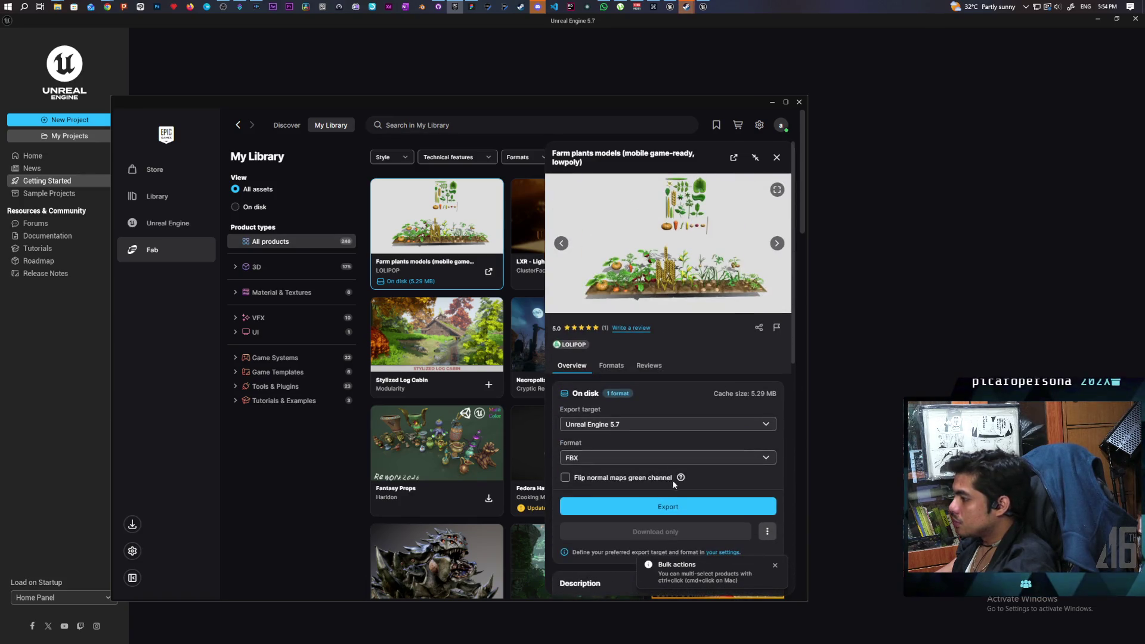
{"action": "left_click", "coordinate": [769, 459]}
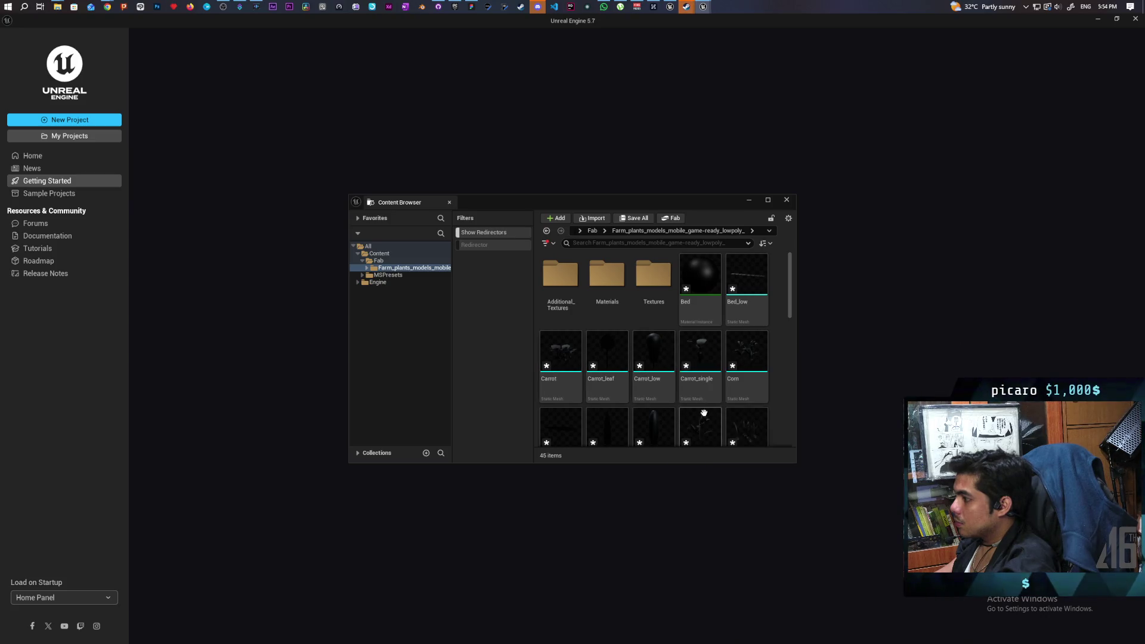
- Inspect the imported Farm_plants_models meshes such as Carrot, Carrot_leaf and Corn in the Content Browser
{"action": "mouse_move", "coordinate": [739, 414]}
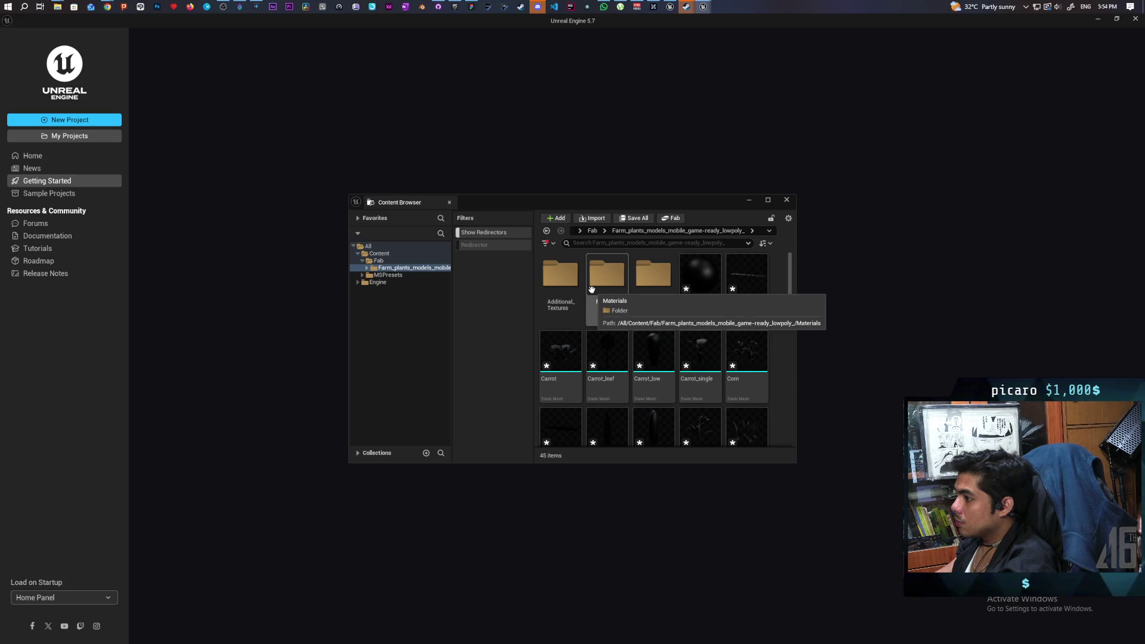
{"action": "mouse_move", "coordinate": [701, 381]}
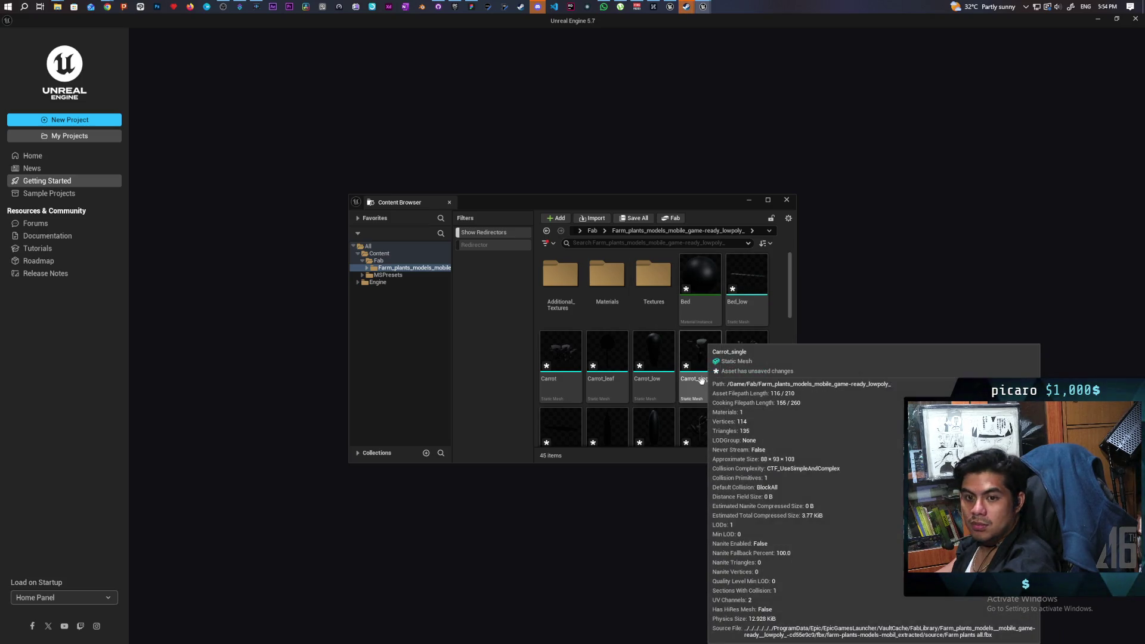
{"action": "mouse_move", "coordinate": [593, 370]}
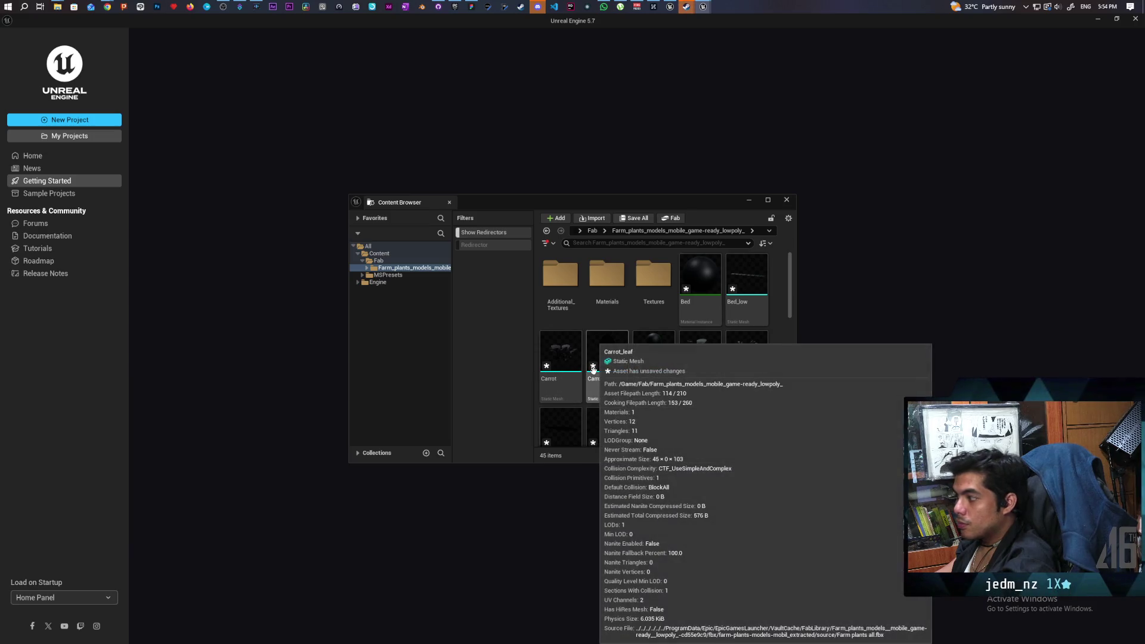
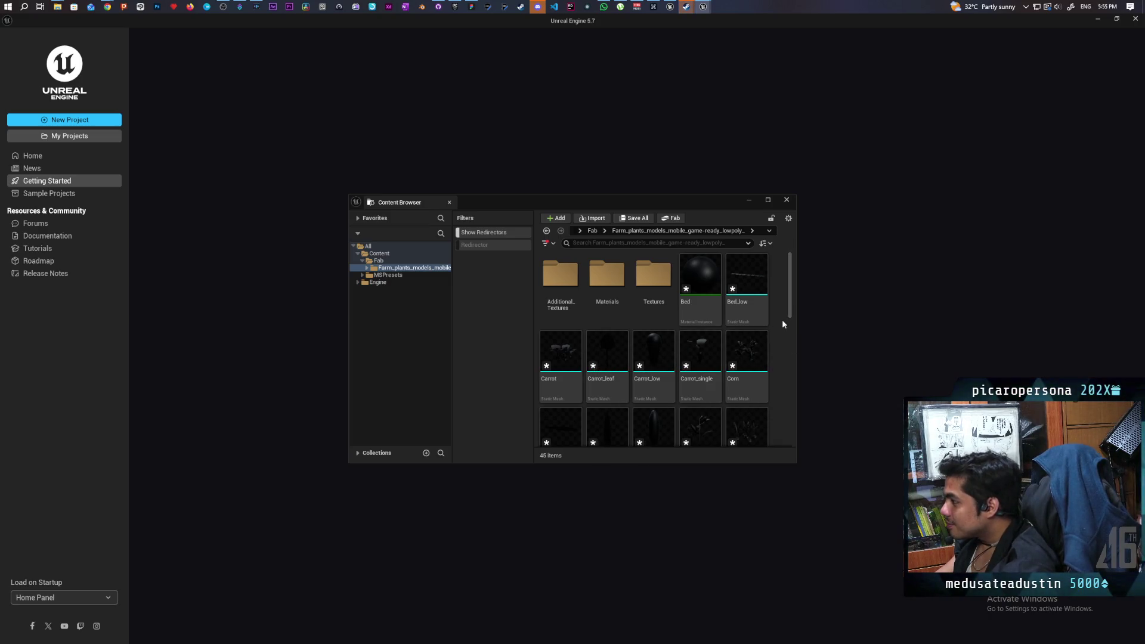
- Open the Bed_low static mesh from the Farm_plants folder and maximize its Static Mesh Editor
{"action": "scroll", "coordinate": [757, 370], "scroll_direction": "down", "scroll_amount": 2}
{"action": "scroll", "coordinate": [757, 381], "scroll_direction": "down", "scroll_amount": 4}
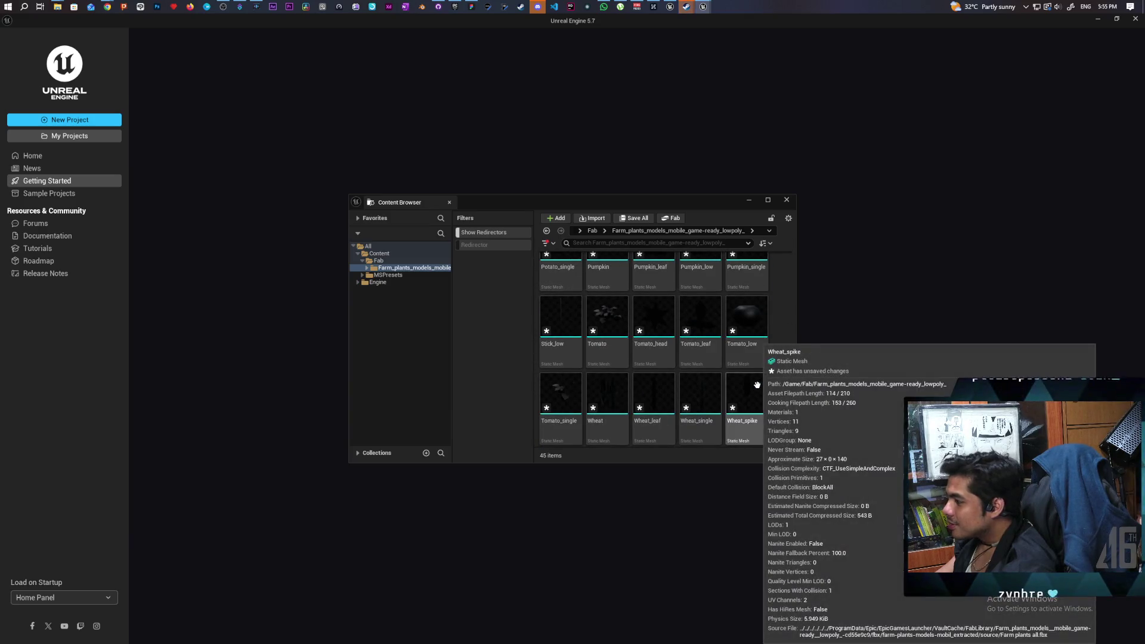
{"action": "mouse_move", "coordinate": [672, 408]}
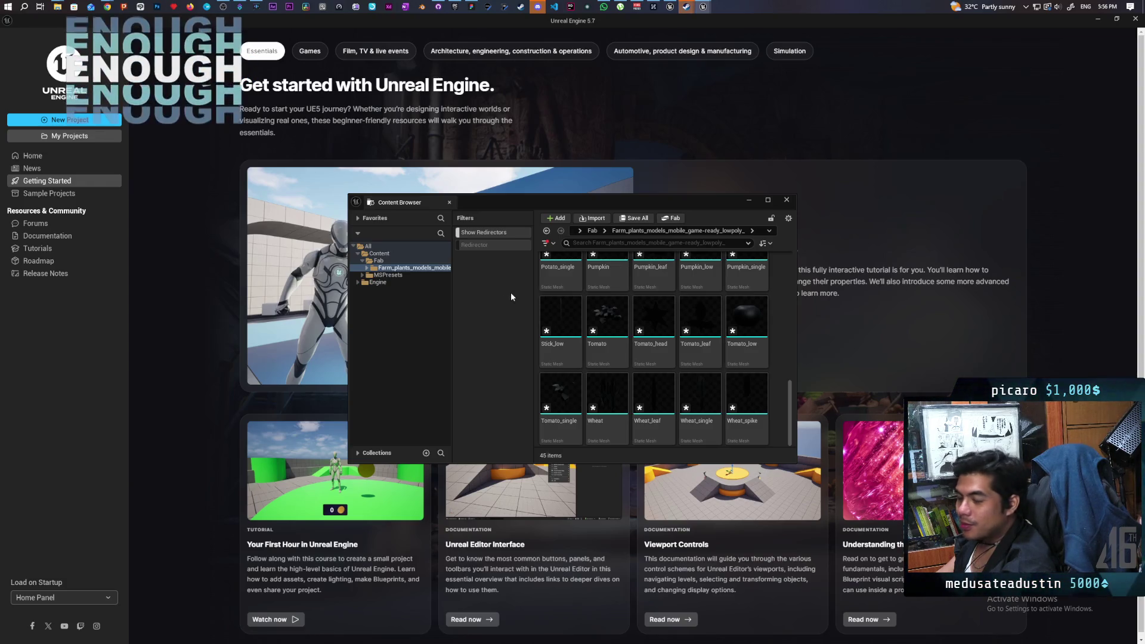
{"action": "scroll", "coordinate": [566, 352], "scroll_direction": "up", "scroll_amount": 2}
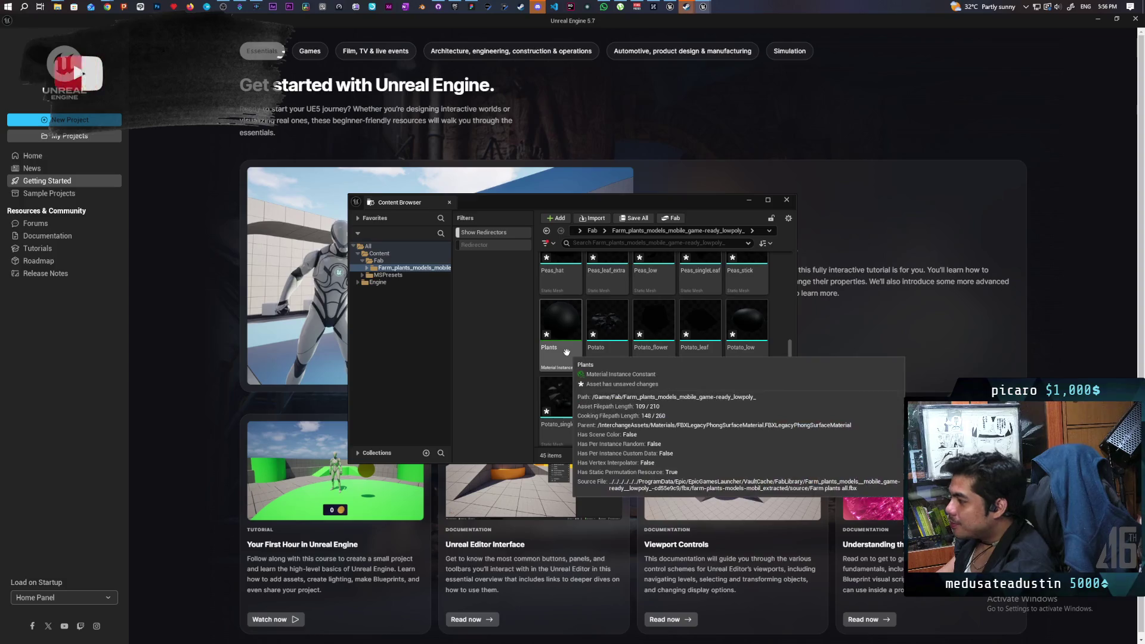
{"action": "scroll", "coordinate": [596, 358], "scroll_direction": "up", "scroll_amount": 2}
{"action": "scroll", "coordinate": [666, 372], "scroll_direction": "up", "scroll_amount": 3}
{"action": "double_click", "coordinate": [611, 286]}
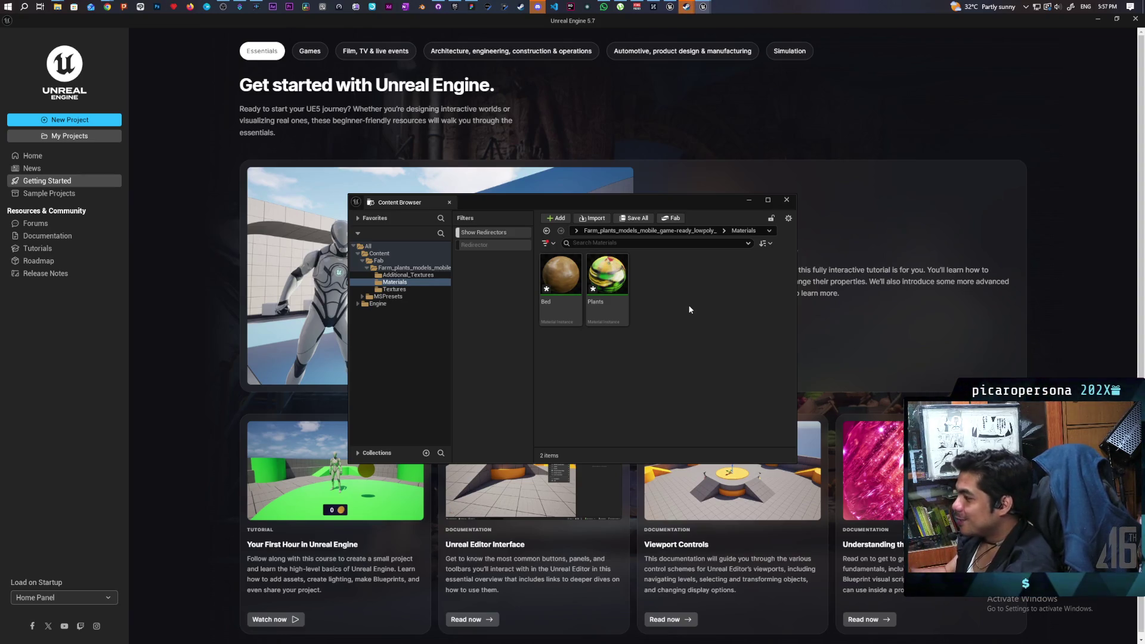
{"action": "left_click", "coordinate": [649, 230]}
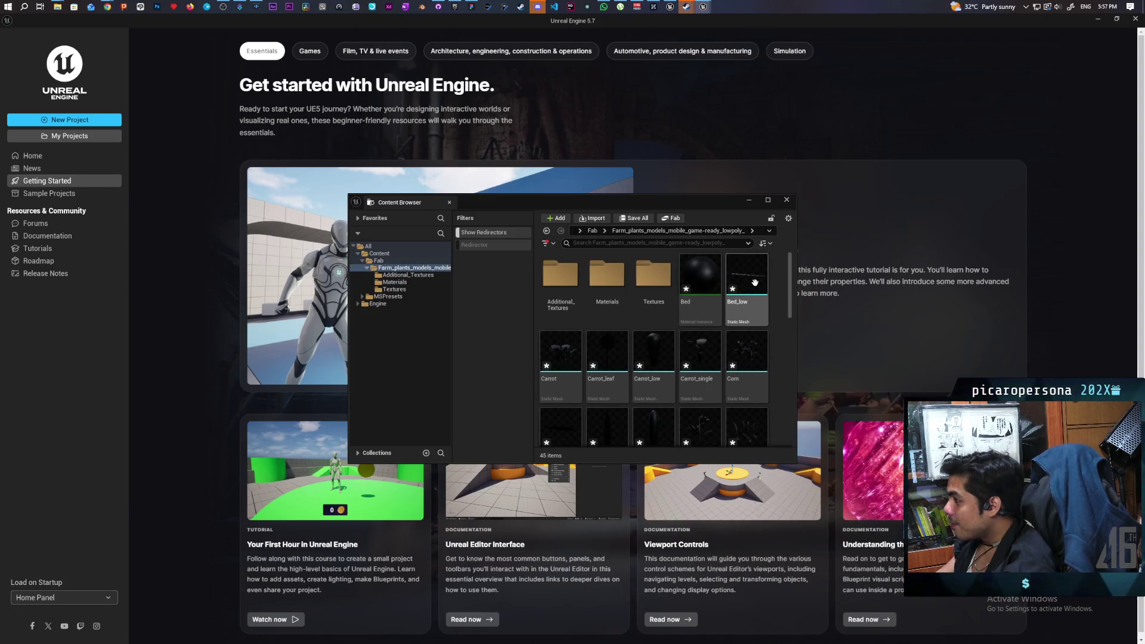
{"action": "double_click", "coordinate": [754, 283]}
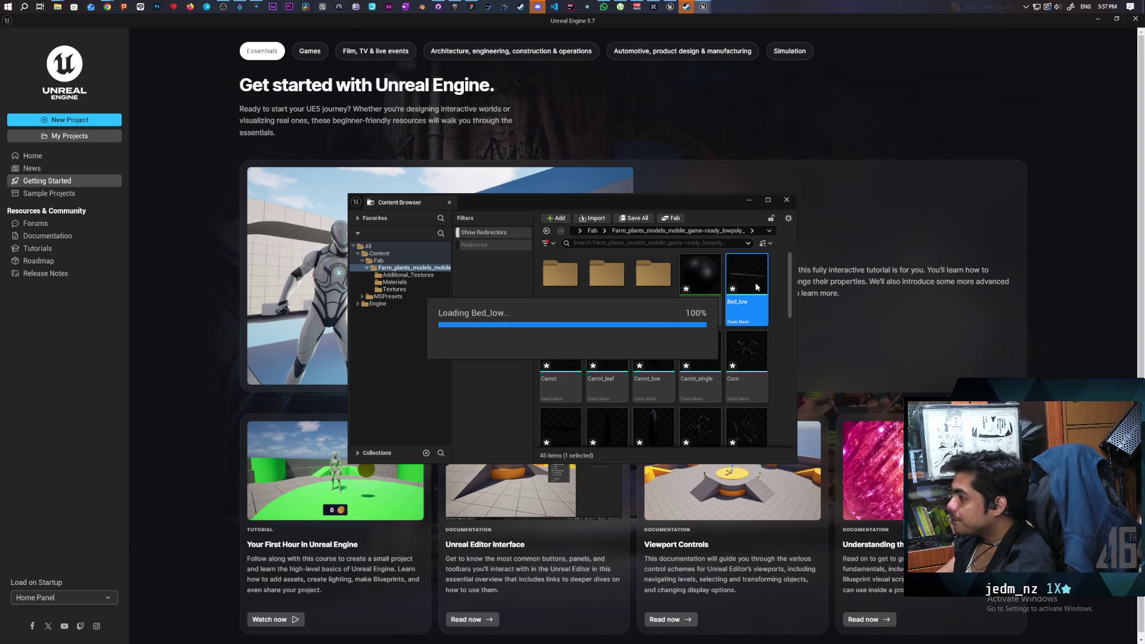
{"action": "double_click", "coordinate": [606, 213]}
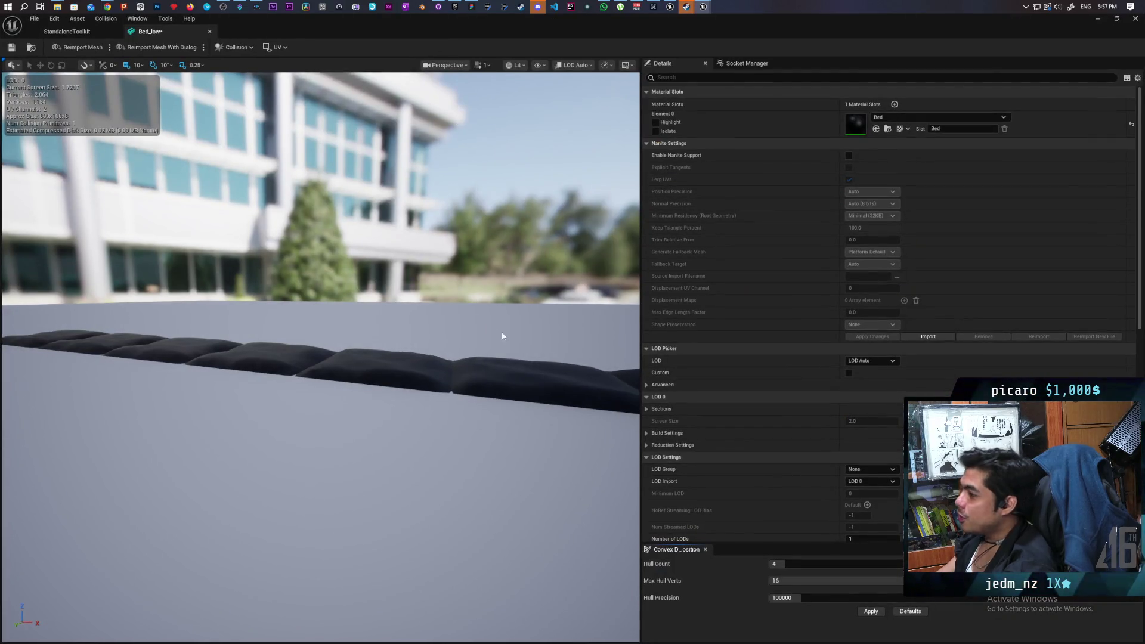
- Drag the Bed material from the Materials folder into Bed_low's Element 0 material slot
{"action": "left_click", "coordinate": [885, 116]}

━━━━━━━━━━━━━━━━━━━━

Activity ->
Transcribe every record above exactly, leaving out the pictures.

Answer area ->
{"action": "left_click", "coordinate": [769, 459]}
- Inspect the imported Farm_plants_models meshes such as Carrot, Carrot_leaf and Corn in the Content Browser
{"action": "mouse_move", "coordinate": [739, 414]}
{"action": "mouse_move", "coordinate": [701, 381]}
{"action": "mouse_move", "coordinate": [593, 370]}
- Open the Bed_low static mesh from the Farm_plants folder and maximize its Static Mesh Editor
{"action": "scroll", "coordinate": [757, 370], "scroll_direction": "down", "scroll_amount": 2}
{"action": "scroll", "coordinate": [757, 381], "scroll_direction": "down", "scroll_amount": 4}
{"action": "mouse_move", "coordinate": [672, 408]}
{"action": "scroll", "coordinate": [566, 352], "scroll_direction": "up", "scroll_amount": 2}
{"action": "scroll", "coordinate": [596, 358], "scroll_direction": "up", "scroll_amount": 2}
{"action": "scroll", "coordinate": [666, 372], "scroll_direction": "up", "scroll_amount": 3}
{"action": "double_click", "coordinate": [611, 286]}
{"action": "left_click", "coordinate": [649, 230]}
{"action": "double_click", "coordinate": [754, 283]}
{"action": "double_click", "coordinate": [606, 213]}
- Drag the Bed material from the Materials folder into Bed_low's Element 0 material slot
{"action": "left_click", "coordinate": [885, 116]}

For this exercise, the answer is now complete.